« La conscience qu'a un être raisonnable de l'agrément de la vie accompagnant sans interruption toute son existence est le bonheur, et le principe de prendre le bonheur pour mobile suprême de détermination du libre choix est le principe de l'amour de soi. » (Emmanuel Kant -
Critique de la raison pratique)
Où l'on voit qu'il ne suffit pas de ressentir l'agrément, la satisfaction, le bien-être, le plaisir, mais qu'il faut en outre être conscient du fait qu'on les éprouve, se le pouvoir représenter : l'euphorie à fleur de peau ne suffit donc pas, encore faut-il qu'on sache qu'on est bien.
Je veux croire que Kant ne se contente pas du calme
pneumatique presque plat des Anciens, imperturbables champions de l'ataraxie, mais qu'il consent volontiers à ce que la surface étale de l'équanimité soit aussi parfois dérangée par des remous, des turbulences, même des Charybde aspirantes et goulues et de grosses vagues écumeuses.

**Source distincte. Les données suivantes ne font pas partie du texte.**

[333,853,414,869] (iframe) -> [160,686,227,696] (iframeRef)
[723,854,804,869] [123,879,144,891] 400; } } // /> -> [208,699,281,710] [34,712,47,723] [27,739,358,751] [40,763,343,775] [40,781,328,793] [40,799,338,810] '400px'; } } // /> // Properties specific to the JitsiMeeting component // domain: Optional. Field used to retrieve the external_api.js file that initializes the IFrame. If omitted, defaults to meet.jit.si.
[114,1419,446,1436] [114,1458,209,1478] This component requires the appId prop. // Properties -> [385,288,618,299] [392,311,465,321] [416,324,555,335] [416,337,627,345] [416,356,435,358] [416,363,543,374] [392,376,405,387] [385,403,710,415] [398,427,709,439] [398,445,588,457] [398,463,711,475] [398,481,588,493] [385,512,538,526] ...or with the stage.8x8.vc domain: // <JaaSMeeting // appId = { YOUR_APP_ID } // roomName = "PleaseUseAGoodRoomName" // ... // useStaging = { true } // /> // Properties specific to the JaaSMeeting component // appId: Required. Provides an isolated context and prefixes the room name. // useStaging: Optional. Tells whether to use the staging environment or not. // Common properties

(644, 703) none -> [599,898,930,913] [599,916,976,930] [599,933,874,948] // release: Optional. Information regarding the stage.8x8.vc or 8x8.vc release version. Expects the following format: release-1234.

Qu'il y faut donc également une certaine dose d'égoïsme, d'amour-propre, de j'menfoutisme.
Le "sans interruption" a de quoi faire tiquer, ne semble pas très réaliste : de même qu'on ne peut jouir indéfiniment d'un seul jet continu, il paraît raisonnable de ménager de temps en temps quelques pauses, pour reprendre des forces, se ramasser, se regrouper, et fermer la lucarne réflexive tant sur l'extérieur que l'intérieur : simuler le non-être, autant que ce soit possible.